When it comes to valuing real estate for homebuyers, housing affordability metrics are more relevant. These include price-to-income, price-to-rent, and mortgage payment as a percentage of household income. This article has explored the pros and cons of these metrics. Unfortunately, none of them are suitable for comparing different amortization periods and only provide a point-in-time snapshot at the moment of purchase, rather than a comprehensive picture throughout the mortgage amortization period.
To address these shortcomings, I developed a novel housing affordability metric that allows for more accurate historical comparisons. However, it requires data for the full amortization period, meaning accurate calculations can only be performed for purchases made more than 25 years ago. For more recent purchases, estimates of input parameters can be used, similar to practices in other valuation metrics like Internal Rate of Return.

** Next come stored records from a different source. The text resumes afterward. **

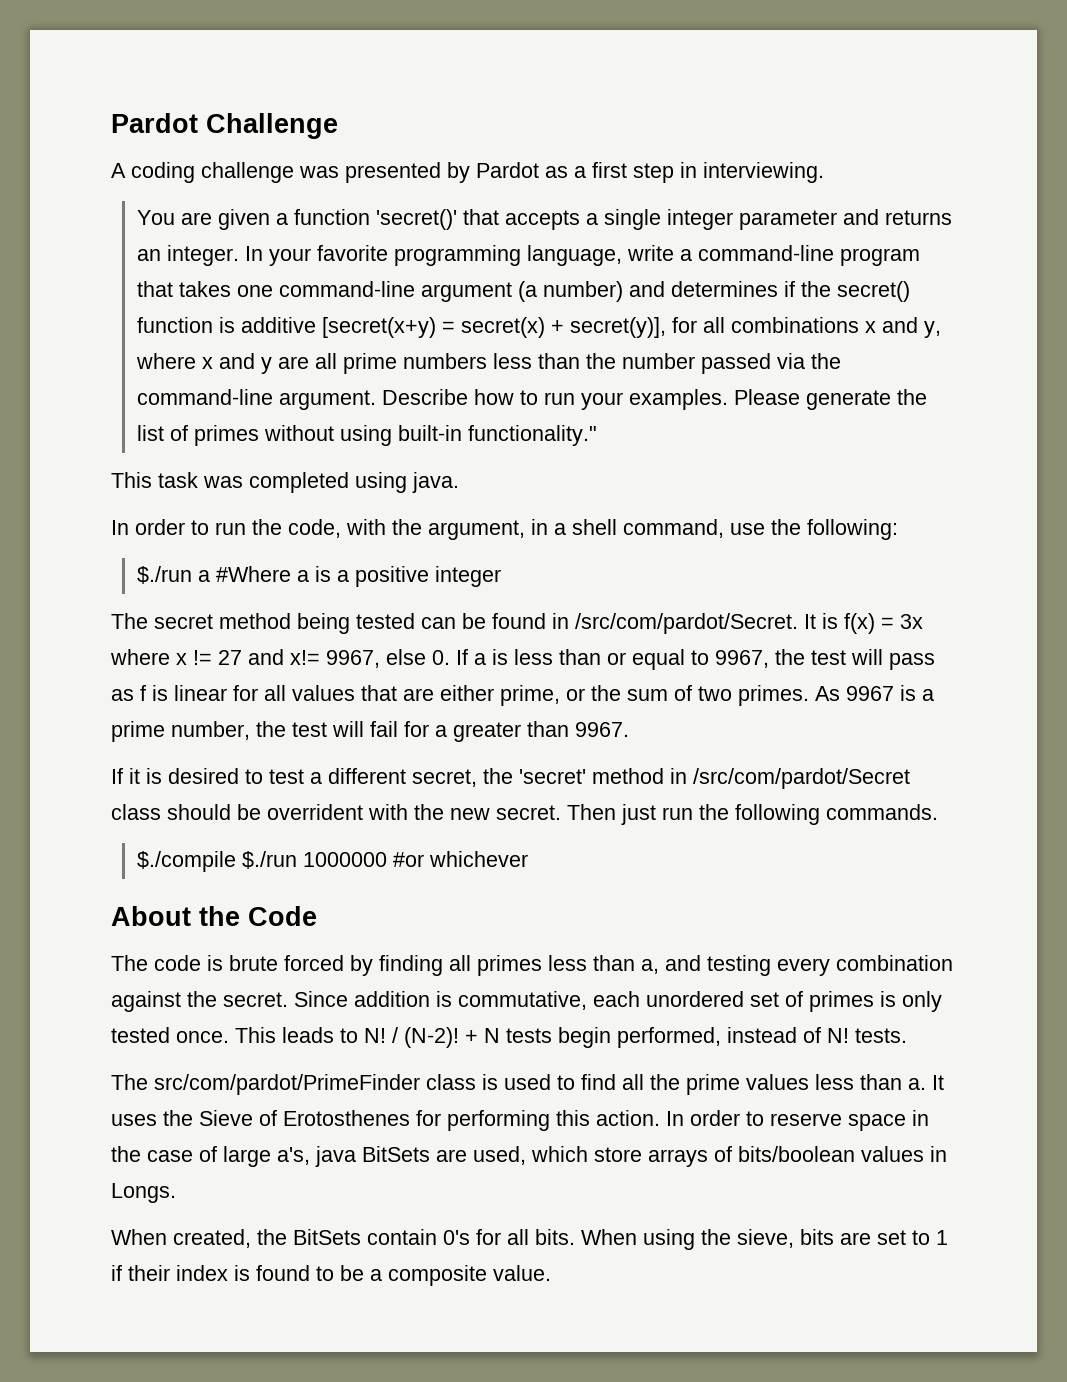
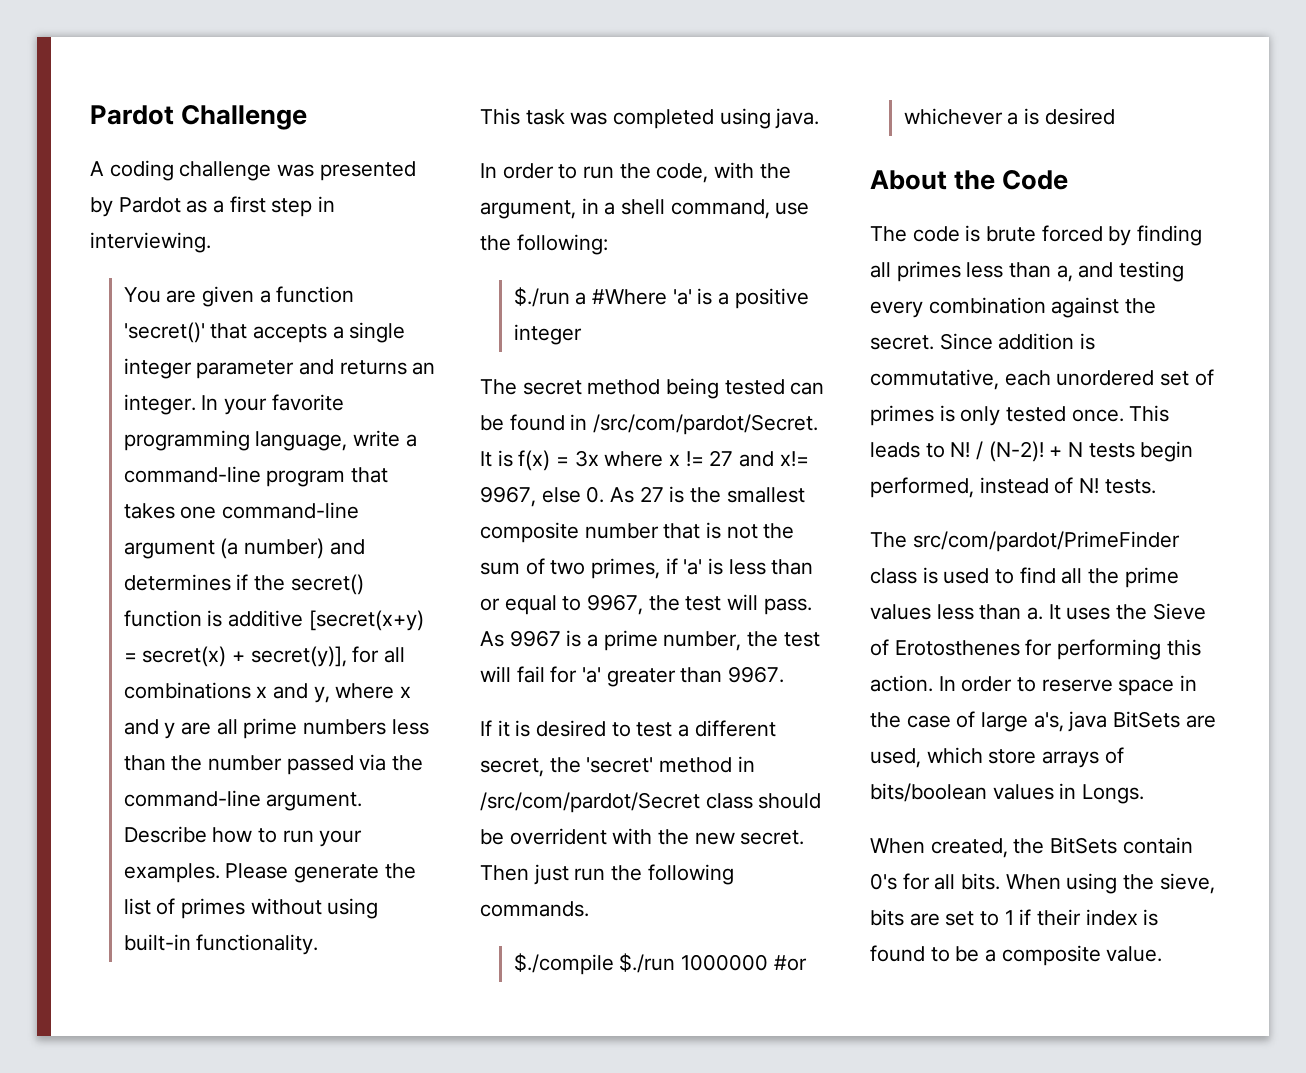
[468,425,598,446] functionality." -> [196,934,319,955] functionality.
[297,570,310,582] a -> [672,289,692,305] 'a'
[456,649,486,665] If a -> [610,486,805,503] [480,522,795,543] [480,558,703,579] As 27 is the smallest composite number that is not the sum of two primes, if 'a'
[889,653,935,670] [111,685,809,706] pass as f is linear for all values that are either prime, or the sum of two primes. -> [763,598,812,615] pass.
[435,725,447,737] a -> [582,667,602,683] 'a'
(529, 859) none -> [1007,108,1115,125] a is desired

Despite its limitations, this new metric provides a more accurate picture, especially for purchases made over 25 years ago. Housing affordability cannot continuously deteriorate, as mortgage payments cannot exceed 100% of income. Therefore, the historical baseline for housing affordability should not have any upward slope. Establishing the most accurate baseline is crucial for valuation, and I believe this new metric helps achieve that goal. It also reveals that current housing affordability in Toronto Metro is worse compared to the historical average than it is perceived by MPPI. This finding is logical because down payments were a smaller share of income 30-40 years ago, and declining mortgage rates helped existing homebuyers reduce their costs—factors not accounted for by existing metrics.
Lastly, due to the difficulty in accurately measuring housing affordability and comparing it across different time periods, environments, and countries, global rankings widely distributed by the media should be viewed with skepticism.